* Teks Bacaan
2. Akal dan Ketidakberpihakan
Apakah yang dapat kita pelajari dari semua ini
menyangkut hakikat moralitas? Sebagai awal, kita dapat mencatat dua pokok utama
: Keputusan moral harus didukung oleh akal yang baik; moralitas menuntut
pertimbangan tak berpihak dari setiap kepentingan individual.
Moralitas dan akal
Kasus bayi Theresa dapat melibatkan emosi tinggi.
Perasaan seperti ini sering merupakan tanda dari seriusnya masalah moral dan
karenanya patut di kagumi. Tetapi perasaan kuat semacam ini juga dapat menjadi
penghambat untuk menemukan kebenaran. Jika kita merasakan emosi yang kuat
terhadap suatu isu, maka muncul dugaan bahwa kita tahu manakah kebenaran yang
sesungguhnya, bahkan tanpa harus mempertimbangkan argumentasi dari sisi lawan.
Sayang, kita tidak dapat mengandalkan perasaan-perasaan kita, betapapun kuatnya
perasaan ini. Pertama, karena mungkin hal itu irasional; semua itu bukan
apa-apa selain dari hasil kecurigaan, penekanan kepentingan diri, atau pun
pengondisian kultural. Lebih lanjut, perasaan orang yang berbeda-beda sering
menyatakan kepada mereka persis sesuatu yang justru berlawanan.
Jadi jika kita mau menemukan kebenaran, kita harus
mencoba membiarkan perasaan kita dibimbing sejauh mungkin oleh akal budi, atau
argumentasi, yang bisa diberikan untuk melawan pandangan pandangan itu.
Moralitas, pertama-tama dan terutama merupakan soal yang bertautan dengan akal;
hal yang secara moral benar untuk dilakukan, dalam lingkup dari apapun juga,
ditentukan oleh alasan-alasan terbaik yang ada untuk melakukannya.
Hal yang demikian ini tidak hanya berlaku untuk
lingkup pandangan moral yang sempit, melainkan merupakan tuntutan umum dari
logika yang harus diterima oleh setiap orang tak peduli posisi mereka dalam isu
moral khusus manapun. Pokok yang dasariah boleh jadi dirumuskan dengan amat
sederhana. Andaikata seseorang berkata bahwa anda harus melakukan hal ini atau
hal itu (atau bahwa melakukan ini atau itu adalah salah), maka anda berhak
untuk bertanya mengapa anda harus melakukan hal itu (atau mengapa itu keliru),
dan jika tidak ada alasan yang baik yang diberikan, anda boleh menolak anjuran
itu sebagai sesuatu yang tak berdasar.

* Data yang Disediakan

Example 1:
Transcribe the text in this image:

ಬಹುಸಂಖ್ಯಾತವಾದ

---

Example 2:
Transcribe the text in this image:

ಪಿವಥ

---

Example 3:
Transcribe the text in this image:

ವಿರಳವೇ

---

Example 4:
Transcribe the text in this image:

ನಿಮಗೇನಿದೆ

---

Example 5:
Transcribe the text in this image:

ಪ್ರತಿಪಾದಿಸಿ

...

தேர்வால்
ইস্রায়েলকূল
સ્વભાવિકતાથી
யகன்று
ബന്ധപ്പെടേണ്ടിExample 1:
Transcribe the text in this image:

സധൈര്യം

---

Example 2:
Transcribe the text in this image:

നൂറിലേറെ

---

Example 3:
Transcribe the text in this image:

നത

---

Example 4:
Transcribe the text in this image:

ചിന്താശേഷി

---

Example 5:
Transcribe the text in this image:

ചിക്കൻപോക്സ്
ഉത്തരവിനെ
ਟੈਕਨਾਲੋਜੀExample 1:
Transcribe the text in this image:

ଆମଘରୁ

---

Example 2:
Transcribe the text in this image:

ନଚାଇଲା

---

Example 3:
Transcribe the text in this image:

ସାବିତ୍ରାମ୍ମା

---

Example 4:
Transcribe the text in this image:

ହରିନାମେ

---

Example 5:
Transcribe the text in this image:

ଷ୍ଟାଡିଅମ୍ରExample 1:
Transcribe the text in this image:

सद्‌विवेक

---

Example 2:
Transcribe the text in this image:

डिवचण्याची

---

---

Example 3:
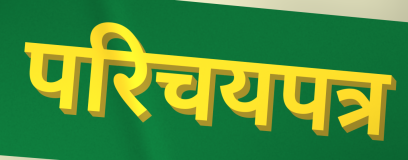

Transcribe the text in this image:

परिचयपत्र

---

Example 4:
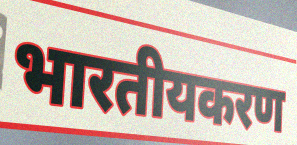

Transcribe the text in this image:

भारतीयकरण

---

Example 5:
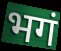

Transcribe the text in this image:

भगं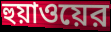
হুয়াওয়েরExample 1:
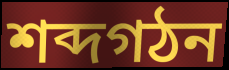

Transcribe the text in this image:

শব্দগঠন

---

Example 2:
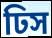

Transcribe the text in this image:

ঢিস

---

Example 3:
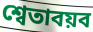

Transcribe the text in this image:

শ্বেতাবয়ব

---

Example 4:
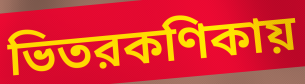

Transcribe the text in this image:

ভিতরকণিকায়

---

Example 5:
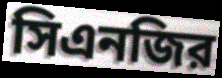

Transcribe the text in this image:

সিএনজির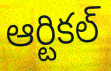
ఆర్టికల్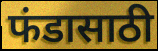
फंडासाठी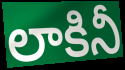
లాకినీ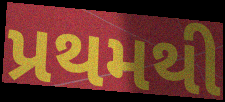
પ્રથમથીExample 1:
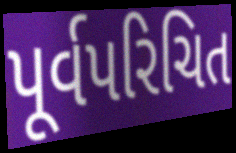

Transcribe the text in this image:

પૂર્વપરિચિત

* Daftar Tugas
- a) Menurut teks bacaan, apa dua pokok utama tentang hakikat moralitas yang dapat dicatat sebagai awal?
- b) Alihkan kalimat "Sayang, kita tidak dapat mengandalkan perasaan-perasaan kita, betapapun kuatnya perasaan ini." dari teks bacaan ke dalam bahasa Inggris.

* Jawaban Soal
- a) Keputusan moral harus didukung oleh akal yang baik, dan moralitas menuntut pertimbangan tak berpihak dari setiap kepentingan individual.

- b) Unfortunately, we cannot rely on our feelings, however strong these feelings may be.